Therefore now, no condemnation for those in Christ Jesus because the spiritual law of life in Christ Jesus has freed you from the law of sin and death. (Romans 8:1–2).
“No condemnation for those in Christ Jesus” alone might be heard as a sovereign decree not open to explanation or dependent on circumstances. But “Therefore now” ties it to both explanation in Romans (e.g., “condemnation” in 5:16 and 18) and to events, especially, and with a thought to the recent Christmas commemoration, the event of the coming of God’s son as not only human but servant (8:3; Philippians 2:6–8).
Romans is often ridiculously complex, and the first ⅓ or so of chapter 8 is as convoluted as any other part. That is my personal statement, and if you find it all easily understood, then you are either way smarter than me (not necessarily a difficult stunt) or badly self-deceived. Maybe both.
I’ve started on trying to understand Romans 8:1–2 by asking about “the law of sin and death” in v. 2. That law is represented in Genesis 2:17, where God tells the one human, with reference to only one tree in the diversely abundant garden, “Eat that fruit and you die.” Clearly a “law of sin and death,” and, in fact, where sin and death are both first mentioned in the Bible. The one human became two, Adam and Eve, and they, namely all humanity, went ahead and ate that fruit.
That was just the beginning of troubles. Just as God has regretted what we have become (Genesis 6:5–6), so the “I” in Romans 7:7–25 expresses a human lament for the condition of humanity, held captive by sin and subject to death. The lament is informed by the one point in the Mosaic Ten Commandments that is most able to reach into the most hidden thoughts of a person, “don’t covet.” But it can also be heard as coming from anyone from any background who has thought seriously about the contradictions of human aspiration and human reality. Or about “the law of sin and death.” Or about the oddness of “eternity in the human mind” (Ecclesiastes 3:11). Or about “Life’s a bitch, and then you die.”

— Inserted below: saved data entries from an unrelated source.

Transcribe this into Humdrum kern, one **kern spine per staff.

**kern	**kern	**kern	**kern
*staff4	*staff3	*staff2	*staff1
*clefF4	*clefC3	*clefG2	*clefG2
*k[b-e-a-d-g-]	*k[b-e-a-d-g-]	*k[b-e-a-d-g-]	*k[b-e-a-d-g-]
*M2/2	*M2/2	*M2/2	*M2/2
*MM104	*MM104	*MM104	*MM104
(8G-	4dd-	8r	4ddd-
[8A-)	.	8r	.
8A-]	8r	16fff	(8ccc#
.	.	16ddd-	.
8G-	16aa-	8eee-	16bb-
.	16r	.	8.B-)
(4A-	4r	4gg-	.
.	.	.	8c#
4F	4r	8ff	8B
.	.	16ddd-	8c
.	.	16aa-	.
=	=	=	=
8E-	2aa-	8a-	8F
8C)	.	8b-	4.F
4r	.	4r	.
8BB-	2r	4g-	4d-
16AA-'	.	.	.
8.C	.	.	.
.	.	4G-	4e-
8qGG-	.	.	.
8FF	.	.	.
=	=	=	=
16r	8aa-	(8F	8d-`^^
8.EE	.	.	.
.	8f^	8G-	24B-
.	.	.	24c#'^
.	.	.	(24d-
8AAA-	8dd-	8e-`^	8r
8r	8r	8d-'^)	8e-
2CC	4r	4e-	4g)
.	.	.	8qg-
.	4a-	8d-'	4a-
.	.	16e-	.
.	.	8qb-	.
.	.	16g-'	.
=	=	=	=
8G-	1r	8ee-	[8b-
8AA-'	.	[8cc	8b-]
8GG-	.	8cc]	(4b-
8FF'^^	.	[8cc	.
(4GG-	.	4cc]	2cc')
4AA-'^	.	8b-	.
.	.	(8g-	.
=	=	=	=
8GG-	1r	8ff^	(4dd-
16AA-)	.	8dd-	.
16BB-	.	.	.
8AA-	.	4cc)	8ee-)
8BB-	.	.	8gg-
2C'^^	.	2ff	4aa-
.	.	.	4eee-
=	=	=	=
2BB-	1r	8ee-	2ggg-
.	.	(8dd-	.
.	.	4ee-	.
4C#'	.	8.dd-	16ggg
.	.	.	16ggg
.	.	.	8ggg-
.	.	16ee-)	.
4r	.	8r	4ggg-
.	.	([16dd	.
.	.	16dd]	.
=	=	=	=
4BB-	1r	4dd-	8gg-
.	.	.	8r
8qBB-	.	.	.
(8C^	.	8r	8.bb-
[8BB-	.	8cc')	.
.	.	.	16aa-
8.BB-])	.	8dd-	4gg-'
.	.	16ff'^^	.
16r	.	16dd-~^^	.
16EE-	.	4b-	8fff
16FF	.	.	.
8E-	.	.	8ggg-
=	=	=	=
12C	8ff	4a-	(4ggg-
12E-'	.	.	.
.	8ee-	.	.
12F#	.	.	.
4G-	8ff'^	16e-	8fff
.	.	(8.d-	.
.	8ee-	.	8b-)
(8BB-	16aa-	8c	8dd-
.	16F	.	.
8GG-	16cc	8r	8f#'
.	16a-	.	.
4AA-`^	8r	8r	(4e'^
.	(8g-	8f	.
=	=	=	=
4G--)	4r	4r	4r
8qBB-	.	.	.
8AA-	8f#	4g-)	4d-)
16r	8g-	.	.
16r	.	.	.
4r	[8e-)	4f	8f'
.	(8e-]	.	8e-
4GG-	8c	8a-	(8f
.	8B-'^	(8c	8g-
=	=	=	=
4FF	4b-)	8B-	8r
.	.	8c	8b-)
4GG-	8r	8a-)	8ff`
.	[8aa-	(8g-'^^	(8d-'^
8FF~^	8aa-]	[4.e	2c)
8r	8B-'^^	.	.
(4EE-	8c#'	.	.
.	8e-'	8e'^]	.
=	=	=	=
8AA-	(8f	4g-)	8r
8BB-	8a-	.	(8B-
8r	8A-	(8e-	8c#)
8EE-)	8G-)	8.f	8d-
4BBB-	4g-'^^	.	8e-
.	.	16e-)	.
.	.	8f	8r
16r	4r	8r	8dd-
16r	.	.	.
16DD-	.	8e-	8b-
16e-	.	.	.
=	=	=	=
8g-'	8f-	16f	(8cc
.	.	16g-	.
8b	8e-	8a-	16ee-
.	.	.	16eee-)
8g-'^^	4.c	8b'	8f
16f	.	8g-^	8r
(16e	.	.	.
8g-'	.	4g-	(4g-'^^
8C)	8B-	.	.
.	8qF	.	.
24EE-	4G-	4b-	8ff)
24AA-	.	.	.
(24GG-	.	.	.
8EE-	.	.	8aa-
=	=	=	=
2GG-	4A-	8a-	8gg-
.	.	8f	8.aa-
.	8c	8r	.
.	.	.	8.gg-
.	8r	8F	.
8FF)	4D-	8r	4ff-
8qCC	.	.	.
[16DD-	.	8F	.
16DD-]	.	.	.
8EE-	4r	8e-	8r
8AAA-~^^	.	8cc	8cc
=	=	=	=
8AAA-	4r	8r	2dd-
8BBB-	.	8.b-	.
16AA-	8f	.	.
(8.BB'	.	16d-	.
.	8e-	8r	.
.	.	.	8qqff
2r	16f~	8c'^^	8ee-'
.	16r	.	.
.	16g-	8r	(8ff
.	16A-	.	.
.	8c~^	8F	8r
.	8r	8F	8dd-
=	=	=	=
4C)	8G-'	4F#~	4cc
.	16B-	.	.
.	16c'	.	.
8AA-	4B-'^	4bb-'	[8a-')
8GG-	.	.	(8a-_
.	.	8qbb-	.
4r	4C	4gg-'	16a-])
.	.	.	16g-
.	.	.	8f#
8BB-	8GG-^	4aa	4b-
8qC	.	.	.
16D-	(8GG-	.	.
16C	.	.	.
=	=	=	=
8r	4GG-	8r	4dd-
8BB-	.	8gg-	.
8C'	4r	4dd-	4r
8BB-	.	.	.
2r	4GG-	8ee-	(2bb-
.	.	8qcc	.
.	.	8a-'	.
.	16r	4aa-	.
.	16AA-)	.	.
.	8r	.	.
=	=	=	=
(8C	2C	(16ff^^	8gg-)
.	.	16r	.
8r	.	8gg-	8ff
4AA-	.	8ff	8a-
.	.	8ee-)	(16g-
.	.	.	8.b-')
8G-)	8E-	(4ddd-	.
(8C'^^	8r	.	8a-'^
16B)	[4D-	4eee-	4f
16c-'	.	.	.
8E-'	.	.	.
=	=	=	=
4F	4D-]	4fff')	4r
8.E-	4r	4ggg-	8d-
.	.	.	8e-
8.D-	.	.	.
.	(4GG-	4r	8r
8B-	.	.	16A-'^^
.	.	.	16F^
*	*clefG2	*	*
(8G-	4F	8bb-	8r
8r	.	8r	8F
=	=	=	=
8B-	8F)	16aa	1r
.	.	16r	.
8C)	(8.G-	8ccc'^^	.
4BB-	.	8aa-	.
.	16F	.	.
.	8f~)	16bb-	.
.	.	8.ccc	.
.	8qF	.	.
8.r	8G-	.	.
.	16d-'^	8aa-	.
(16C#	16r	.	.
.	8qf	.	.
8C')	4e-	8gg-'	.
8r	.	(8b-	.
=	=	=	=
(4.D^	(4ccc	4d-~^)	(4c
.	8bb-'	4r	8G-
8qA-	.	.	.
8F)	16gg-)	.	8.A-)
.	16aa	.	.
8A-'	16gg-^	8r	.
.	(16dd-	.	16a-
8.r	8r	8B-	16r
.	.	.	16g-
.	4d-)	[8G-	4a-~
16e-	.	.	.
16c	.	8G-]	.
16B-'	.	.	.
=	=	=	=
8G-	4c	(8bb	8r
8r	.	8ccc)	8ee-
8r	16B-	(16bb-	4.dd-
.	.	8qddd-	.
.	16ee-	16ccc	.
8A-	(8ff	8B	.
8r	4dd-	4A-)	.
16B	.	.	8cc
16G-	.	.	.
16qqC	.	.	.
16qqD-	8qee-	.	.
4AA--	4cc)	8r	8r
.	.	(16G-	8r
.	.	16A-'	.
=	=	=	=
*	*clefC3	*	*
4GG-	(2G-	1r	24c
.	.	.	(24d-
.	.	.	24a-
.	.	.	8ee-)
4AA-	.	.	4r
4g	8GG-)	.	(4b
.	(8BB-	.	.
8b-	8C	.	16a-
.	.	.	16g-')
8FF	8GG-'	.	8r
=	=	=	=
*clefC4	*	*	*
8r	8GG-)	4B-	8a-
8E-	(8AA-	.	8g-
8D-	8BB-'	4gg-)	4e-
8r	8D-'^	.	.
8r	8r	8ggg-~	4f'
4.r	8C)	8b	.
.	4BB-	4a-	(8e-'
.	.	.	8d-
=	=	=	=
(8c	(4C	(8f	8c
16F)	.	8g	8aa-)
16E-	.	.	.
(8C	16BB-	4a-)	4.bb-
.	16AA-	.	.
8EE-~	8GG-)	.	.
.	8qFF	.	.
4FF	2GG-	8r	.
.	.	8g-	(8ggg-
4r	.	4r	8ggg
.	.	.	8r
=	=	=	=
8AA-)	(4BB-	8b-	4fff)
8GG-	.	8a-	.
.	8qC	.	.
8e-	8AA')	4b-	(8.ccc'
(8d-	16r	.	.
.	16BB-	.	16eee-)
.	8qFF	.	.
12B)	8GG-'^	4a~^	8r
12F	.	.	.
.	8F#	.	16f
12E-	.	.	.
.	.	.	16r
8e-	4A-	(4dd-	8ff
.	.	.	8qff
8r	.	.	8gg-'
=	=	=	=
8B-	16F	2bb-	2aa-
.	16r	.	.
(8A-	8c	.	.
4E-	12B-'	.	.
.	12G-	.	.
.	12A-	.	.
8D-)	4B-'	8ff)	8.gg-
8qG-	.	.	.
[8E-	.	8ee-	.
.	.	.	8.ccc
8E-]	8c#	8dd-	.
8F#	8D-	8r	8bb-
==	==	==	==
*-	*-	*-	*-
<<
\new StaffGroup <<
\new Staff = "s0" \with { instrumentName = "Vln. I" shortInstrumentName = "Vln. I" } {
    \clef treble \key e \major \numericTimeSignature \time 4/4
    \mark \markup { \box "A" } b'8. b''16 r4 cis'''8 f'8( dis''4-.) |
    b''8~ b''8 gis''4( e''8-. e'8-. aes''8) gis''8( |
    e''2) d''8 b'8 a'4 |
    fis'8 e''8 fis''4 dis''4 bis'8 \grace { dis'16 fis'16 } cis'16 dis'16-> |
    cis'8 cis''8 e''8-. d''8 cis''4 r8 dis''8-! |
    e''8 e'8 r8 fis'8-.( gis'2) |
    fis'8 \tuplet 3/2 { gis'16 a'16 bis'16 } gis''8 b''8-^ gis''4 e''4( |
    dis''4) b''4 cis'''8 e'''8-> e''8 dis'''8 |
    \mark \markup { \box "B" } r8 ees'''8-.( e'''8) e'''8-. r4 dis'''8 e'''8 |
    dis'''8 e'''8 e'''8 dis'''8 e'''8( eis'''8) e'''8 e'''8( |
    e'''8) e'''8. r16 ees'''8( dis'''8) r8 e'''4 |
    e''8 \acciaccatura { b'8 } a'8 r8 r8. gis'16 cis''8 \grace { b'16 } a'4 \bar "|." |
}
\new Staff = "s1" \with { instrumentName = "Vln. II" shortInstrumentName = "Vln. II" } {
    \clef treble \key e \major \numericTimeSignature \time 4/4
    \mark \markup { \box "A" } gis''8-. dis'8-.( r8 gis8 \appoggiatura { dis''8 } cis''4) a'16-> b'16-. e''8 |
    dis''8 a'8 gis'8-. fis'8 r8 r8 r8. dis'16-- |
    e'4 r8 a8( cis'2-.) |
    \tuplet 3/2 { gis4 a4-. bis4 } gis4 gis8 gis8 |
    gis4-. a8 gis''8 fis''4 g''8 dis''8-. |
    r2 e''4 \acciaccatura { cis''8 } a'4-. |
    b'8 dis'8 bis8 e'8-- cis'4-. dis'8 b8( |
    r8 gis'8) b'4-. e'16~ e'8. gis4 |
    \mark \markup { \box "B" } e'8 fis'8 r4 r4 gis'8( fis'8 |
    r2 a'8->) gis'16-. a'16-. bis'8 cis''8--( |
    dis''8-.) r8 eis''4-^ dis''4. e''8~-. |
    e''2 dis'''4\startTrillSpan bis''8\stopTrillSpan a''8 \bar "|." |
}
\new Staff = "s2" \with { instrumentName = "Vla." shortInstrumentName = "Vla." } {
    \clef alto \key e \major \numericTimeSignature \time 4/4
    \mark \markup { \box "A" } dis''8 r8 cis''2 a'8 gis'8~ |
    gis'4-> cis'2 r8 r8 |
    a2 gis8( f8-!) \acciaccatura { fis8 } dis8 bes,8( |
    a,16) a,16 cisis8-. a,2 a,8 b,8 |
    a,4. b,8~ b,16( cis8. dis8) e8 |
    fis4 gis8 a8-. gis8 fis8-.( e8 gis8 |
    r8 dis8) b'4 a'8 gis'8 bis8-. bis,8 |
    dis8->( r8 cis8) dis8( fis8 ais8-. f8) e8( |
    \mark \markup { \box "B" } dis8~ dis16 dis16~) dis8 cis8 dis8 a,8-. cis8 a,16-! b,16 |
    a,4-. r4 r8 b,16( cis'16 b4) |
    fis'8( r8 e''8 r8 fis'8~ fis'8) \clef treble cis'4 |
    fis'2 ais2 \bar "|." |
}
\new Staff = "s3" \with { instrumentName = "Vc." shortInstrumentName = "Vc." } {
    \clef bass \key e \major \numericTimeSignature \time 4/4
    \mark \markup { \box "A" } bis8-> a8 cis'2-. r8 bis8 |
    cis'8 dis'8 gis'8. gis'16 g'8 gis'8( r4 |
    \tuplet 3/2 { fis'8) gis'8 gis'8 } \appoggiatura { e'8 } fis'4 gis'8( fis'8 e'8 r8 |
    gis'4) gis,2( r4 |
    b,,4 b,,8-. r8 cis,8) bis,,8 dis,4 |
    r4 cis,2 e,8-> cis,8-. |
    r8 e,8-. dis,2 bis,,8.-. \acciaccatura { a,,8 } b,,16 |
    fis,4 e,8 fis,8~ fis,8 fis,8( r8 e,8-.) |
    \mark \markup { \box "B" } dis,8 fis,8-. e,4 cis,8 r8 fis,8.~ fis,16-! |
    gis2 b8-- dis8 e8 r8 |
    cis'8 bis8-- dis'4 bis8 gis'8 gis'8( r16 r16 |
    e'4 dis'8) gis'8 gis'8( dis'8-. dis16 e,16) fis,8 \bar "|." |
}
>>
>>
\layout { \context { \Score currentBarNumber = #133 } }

Which makes it all the more important to remember where we started from: “the spiritual law of life in Christ Jesus has freed you from the law of sin and death” (Romans 8:2).
- Adam as “all humanity”: see The One Story, p. 81. On the historicity of Adam and Eve, pp. 78–82.
- Identifying the “I” in Romans 7:7–25 has been a major industry in the world of New Testament studies. If what I say about it seems wrong (even obviously wrong) to you, be assured that we each have scholars on our side.